IX SECTION. Des constitutions et des diètes territoriales ou provinciales. — Les pays de la couronne sont représentés par leurs diètes dans les affaires que les lois de l'empire déclarent affaires territoriales (§ 70). La constitution de la Hongrie est maintenue en ce qu'elle n'a pas de contraire à celle de l'empire; y sont garantis en outre l'égalité des droits des nationalités et l'emploi des langues usitées dans tous les rapports de la vie publique et privée (§ 71). La woiwodje de Serbie conserve ses franchises anciennes et celles qui lui ont été accordées récemment par des constitutions impériales, en ce qui concerne sa religion et sa nationalité. Les royaumes de Croatie et d'Esclavonie et le territoire de Fiume conserveront leurs institutions particulières, et seront entièrement indépendants du royaume de

Hongrie; la Dalmatic se réunira à ces provinces sur la base arrêtée par ses députés (§ 73). La principauté de Transylvanie. conservera sa constitution et sera entièrement indépendante de la Hongrie. Les droits de la nation saxonne sont garantis (§ 74). La frontière militaire est maintenue dans son organisation (§ 75 ). La constitution du royaume lombardo-vénitien sera réglée par un statut particulier (§ 76). Tous les autres pays de l'empire recevront des constitutions particulières (§ 77). Les constitutions de tous les pays de la couronne seront mises en vigueur dans l'année 1849, et elles seront soumises à la révision ultérieure de la diète de l'empire, qui sera convoquée aussitôt après leur mise en vigueur.

◆ Consigne: Poursuivez le texte sur les constitutions et les diètes provinciales de l'empire à partir de sa dernière phrase.

[Entrées du jeu de données]
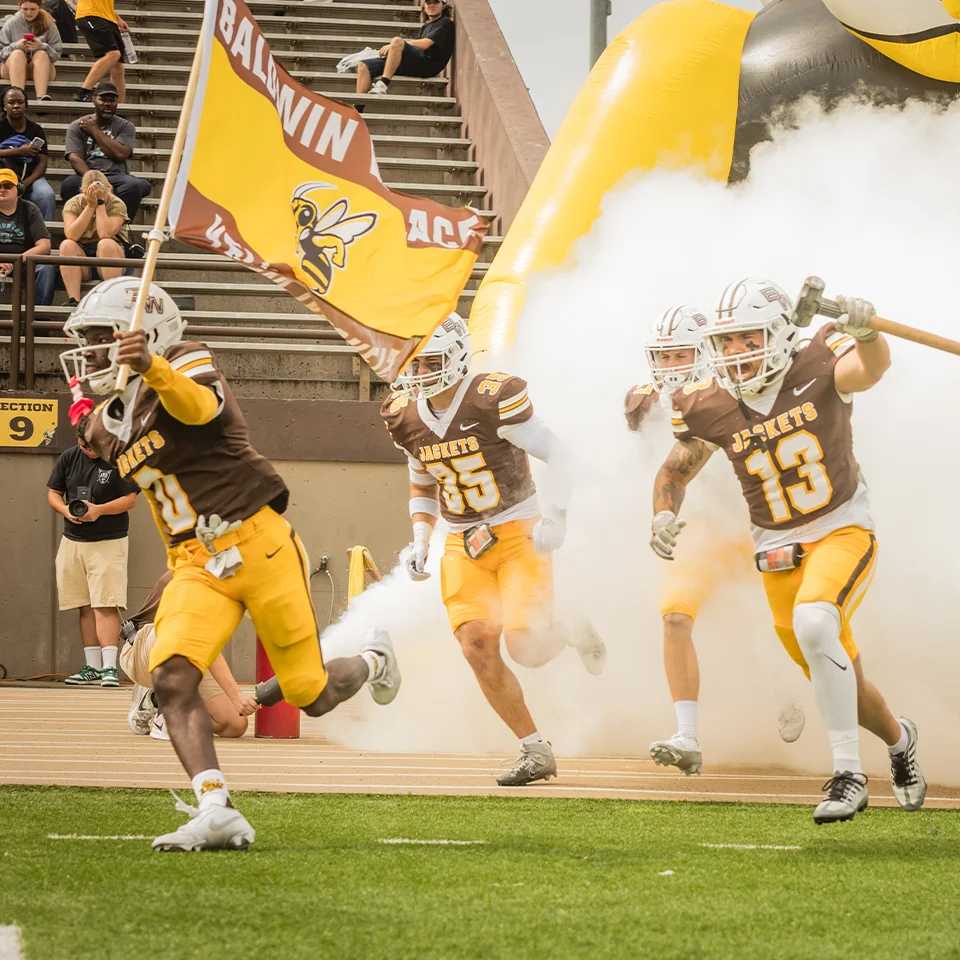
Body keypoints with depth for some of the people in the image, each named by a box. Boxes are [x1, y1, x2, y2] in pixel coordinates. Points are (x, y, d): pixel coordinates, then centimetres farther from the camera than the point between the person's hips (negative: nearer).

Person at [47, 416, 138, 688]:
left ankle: (109, 666, -14)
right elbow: (53, 493, 12)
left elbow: (131, 500, -7)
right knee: (85, 607, 7)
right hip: (73, 541, 5)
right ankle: (93, 667, 13)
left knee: (105, 605, -12)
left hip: (109, 542, -5)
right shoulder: (68, 458, 7)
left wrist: (99, 510, -20)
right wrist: (65, 510, -10)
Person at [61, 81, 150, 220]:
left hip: (117, 177, 1)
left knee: (134, 185, -36)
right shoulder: (77, 126, 12)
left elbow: (120, 154, -4)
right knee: (69, 185, -37)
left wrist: (95, 131, 2)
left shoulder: (125, 126, 14)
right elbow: (75, 158, -3)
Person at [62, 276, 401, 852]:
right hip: (197, 566, 6)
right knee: (172, 678, -22)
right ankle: (217, 811, -27)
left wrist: (152, 369, -54)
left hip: (257, 542, -6)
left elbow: (199, 408, -36)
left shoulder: (186, 369, -10)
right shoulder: (109, 427, 15)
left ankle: (374, 662, 37)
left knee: (312, 696, 2)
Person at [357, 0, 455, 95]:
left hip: (428, 66, -8)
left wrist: (393, 46, -8)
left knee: (397, 41, -34)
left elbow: (425, 44, -10)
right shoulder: (425, 26, 30)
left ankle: (383, 85, -38)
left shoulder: (446, 23, 4)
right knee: (363, 66, -5)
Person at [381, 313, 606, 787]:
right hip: (464, 546, 5)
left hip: (518, 532, -5)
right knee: (477, 646, -10)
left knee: (525, 646, -19)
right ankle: (535, 750, 3)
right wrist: (420, 542, 6)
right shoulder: (407, 418, 4)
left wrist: (556, 517, -23)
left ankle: (574, 635, 18)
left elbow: (558, 454, -12)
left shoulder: (493, 400, -16)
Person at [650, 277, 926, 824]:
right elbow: (675, 472, 12)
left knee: (813, 623, -33)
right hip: (780, 553, 5)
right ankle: (898, 738, 45)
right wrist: (664, 514, -9)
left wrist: (866, 332, -59)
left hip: (844, 532, -4)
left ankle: (849, 773, -23)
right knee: (837, 680, 10)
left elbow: (870, 368, -36)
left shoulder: (817, 368, -13)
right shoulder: (710, 408, -4)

◆ Espace de réponse:
X SECTION. Du pouvoir exécutif.- Des gouverneurs seront nommés par l'empereur pour les pays de la couronne, qui, comme organes du pouvoir exécutif, veilleront à l'exécution des lois générales et territoriales (§ 92). Ils auront le droit de se présenter et de prendre la parole dans les diètes (§ 93).

XI SECTION. Du conseil de l'empire. — Il sera chargé de donner son avis sur les lois qui lui seront soumises par le pouvoir exécutif.

XII SECTION. Du pouvoir judiciaire. — Sont abolies les justices patrimoniales ($100). Aucun juge ne pourra être suspendu ou éloigné de ses fonctions que par une décision judiciaire (§ 101). L'administration será séparée de la justice (§ 103). La procédure sera orale et publique. La procédure criminelle sera établie sur le principe d'accusation, et le jury prononcera dans les crimes graves et dans les crimes politiques et de presse.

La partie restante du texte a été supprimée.